Homogentisic acid is as such excreted in the urine and oxidized upon exposure to air causing the urine to become black. The chemical reaction by which homogentisic acid is converted to acetoacetic acid requires the presence of an enzyme that is either inactive or absent in alkaptonurics (Fig. 14.2).
One Gene-One Polypeptide Concept:
The ‘one gene-one enzyme’ hypothesis has been modified in several different ways. The gene forms a mRNA molecule which serves for coding of protein (enzyme). In some cases several genes form a single mRNA strand, which is then said to be polycistronic. As a single mRNA may lead to the production of several polypeptides from a single polycistronic structure, the recognized concept is one gene-one polypeptide.
This has been illustrated by the study of sickle cell anaemia in human beings, found specially in Negroes. The R.B.C. in this disease become sickle shaped owing to the lower concentration of oxygen. This causes rupture of cells and severe haemolytic anaemia. The molecular basis to this lies in the difference of arrangement of amino acid molecules in haemoglobin.
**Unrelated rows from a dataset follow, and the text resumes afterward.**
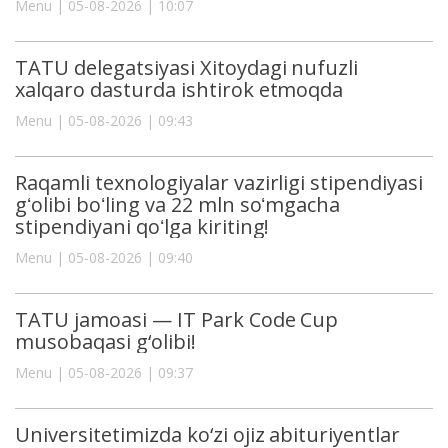
Menu | 05-08-2026 | 10:07
TATU delegatsiyasi Xitoydagi nufuzli
xalqaro dasturda ishtirok etmoqda
Menu | 05-08-2026 | 09:43
Raqamli texnologiyalar vazirligi stipendiyasi
gʻolibi boʻling va 22 mln soʻmgacha
stipendiyani qoʻlga kiriting!
Menu | 05-08-2026 | 09:40
TATU jamoasi — IT Park Code Cup
musobaqasi g‘olibi!
Menu | 05-08-2026 | 09:37
Universitetimizda ko‘zi ojiz abituriyentlar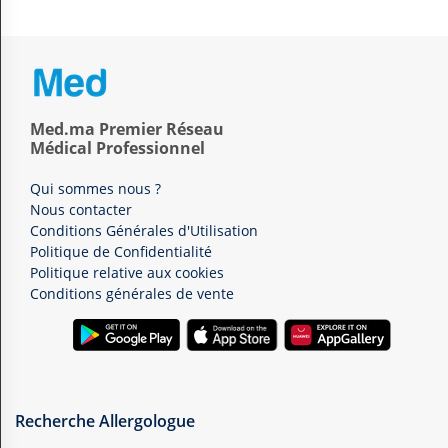
Med.ma Premier Réseau
Médical Professionnel
Qui sommes nous ?
Nous contacter
Conditions Générales d'Utilisation
Politique de Confidentialité
Politique relative aux cookies
Conditions générales de vente
Recherche Allergologue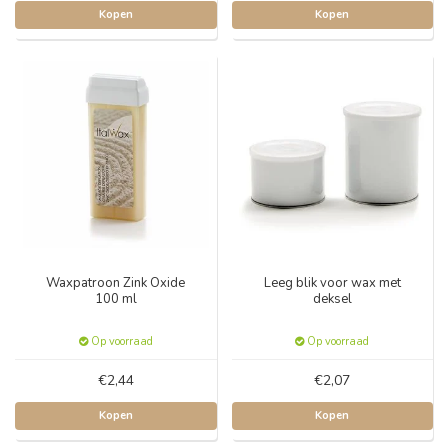
Kopen
Kopen
Waxpatroon Zink Oxide
Leeg blik voor wax met
100 ml
deksel
Op voorraad
Op voorraad
€2,44
€2,07
Kopen
Kopen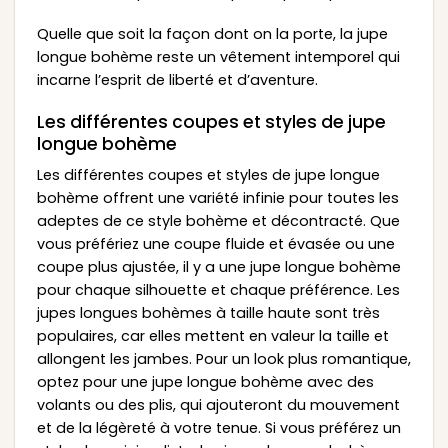
Quelle que soit la façon dont on la porte, la jupe
longue bohème reste un vêtement intemporel qui
incarne l’esprit de liberté et d’aventure.
Les différentes coupes et styles de jupe
longue bohème
Les différentes coupes et styles de jupe longue
bohème offrent une variété infinie pour toutes les
adeptes de ce style bohème et décontracté. Que
vous préfériez une coupe fluide et évasée ou une
coupe plus ajustée, il y a une jupe longue bohème
pour chaque silhouette et chaque préférence. Les
jupes longues bohèmes à taille haute sont très
populaires, car elles mettent en valeur la taille et
allongent les jambes. Pour un look plus romantique,
optez pour une jupe longue bohème avec des
volants ou des plis, qui ajouteront du mouvement
et de la légèreté à votre tenue. Si vous préférez un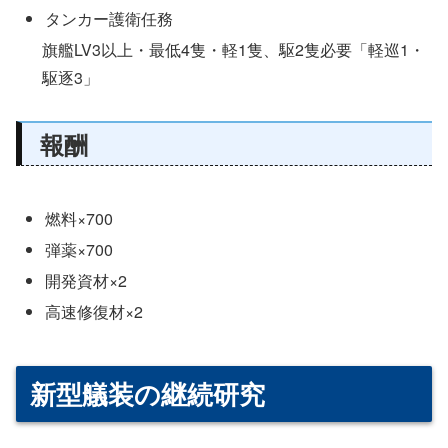
タンカー護衛任務
旗艦LV3以上・最低4隻・軽1隻、駆2隻必要「軽巡1・
駆逐3」
報酬
燃料×700
弾薬×700
開発資材×2
高速修復材×2
新型艤装の継続研究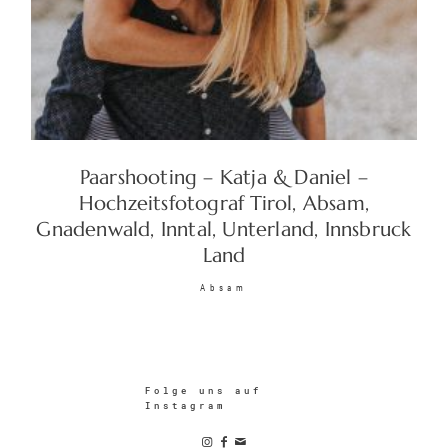
Paarshooting – Katja & Daniel –
Hochzeitsfotograf Tirol, Absam,
Gnadenwald, Inntal, Unterland, Innsbruck
Land
Absam
Folge uns auf
Instagram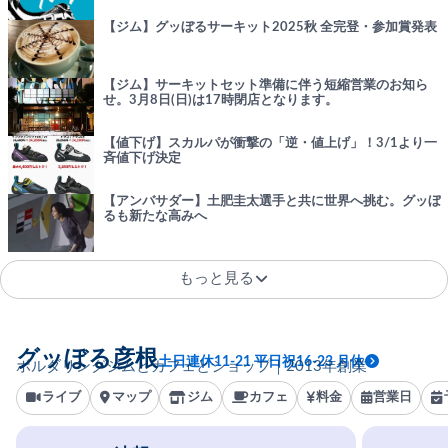
【ジム】グッぼるサーキット2025秋 全完登・参加賞発表
【ジム】サーキットセット準備に伴う短縮営業のお知ら
せ。3月8日(日)は17時閉店となります。
【値下げ】スカルパが衝撃の「逆・値上げ」！3/1より一
斉値下げ決定
【アンバサダー】土肥圭太選手と共に世界へ挑む。グッぼ
るも新たな高みへ
もっと見る
グッぼる彦根
土日連休11-21 平日祝16-23 月休
ボルダリングジムとカフェとショップ｜2013年創業
ライブ
マップ
ジム
カフェ
料金
営業日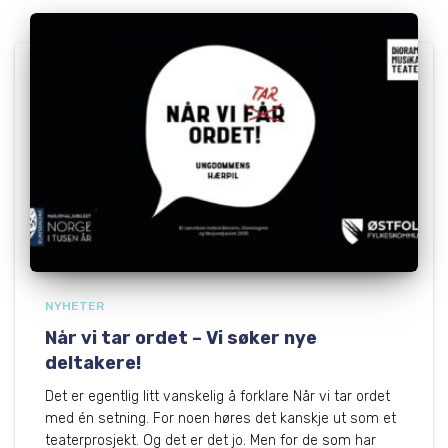
NYHETER
Når vi tar ordet – Vi søker nye
deltakere!
Det er egentlig litt vanskelig å forklare Når vi tar ordet
med én setning. For noen høres det kanskje ut som et
teaterprosjekt. Og det er det jo. Men for de som har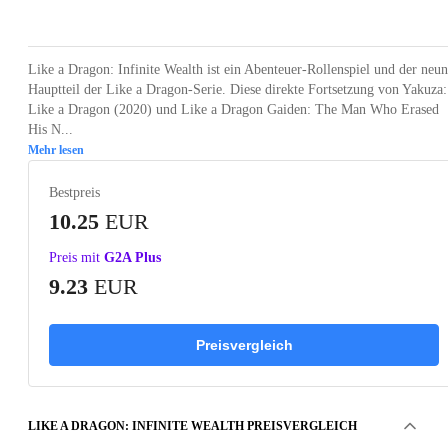
Loading...
Loading...
Loading...
Loading...
Loading
Like a Dragon: Infinite Wealth ist ein Abenteuer-Rollenspiel und der neun
Hauptteil der Like a Dragon-Serie. Diese direkte Fortsetzung von Yakuza:
Like a Dragon (2020) und Like a Dragon Gaiden: The Man Who Erased
His N...
Mehr lesen
Bestpreis
10.25
EUR
Preis mit
G2A Plus
9.23
EUR
Preisvergleich
LIKE A DRAGON: INFINITE WEALTH PREISVERGLEICH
Haemoglobin is a protein, consists of four polypeptide chains – two identical a-chains and two identical p-chains. The sickle shaped haemoglobin (HbS) differs from normal haemoglobin (HbA) in the presence of valine in the place of glutamic acid at sixth position of one of the p-chain (Fig. 14.3).
Sickle cell anaemia is, therefore, produced by a single change in any one of the two β- polypeptide chains, caused by a single mutation in one gene, it means that one gene controls the synthesis of one polypeptide chain and not complete protein.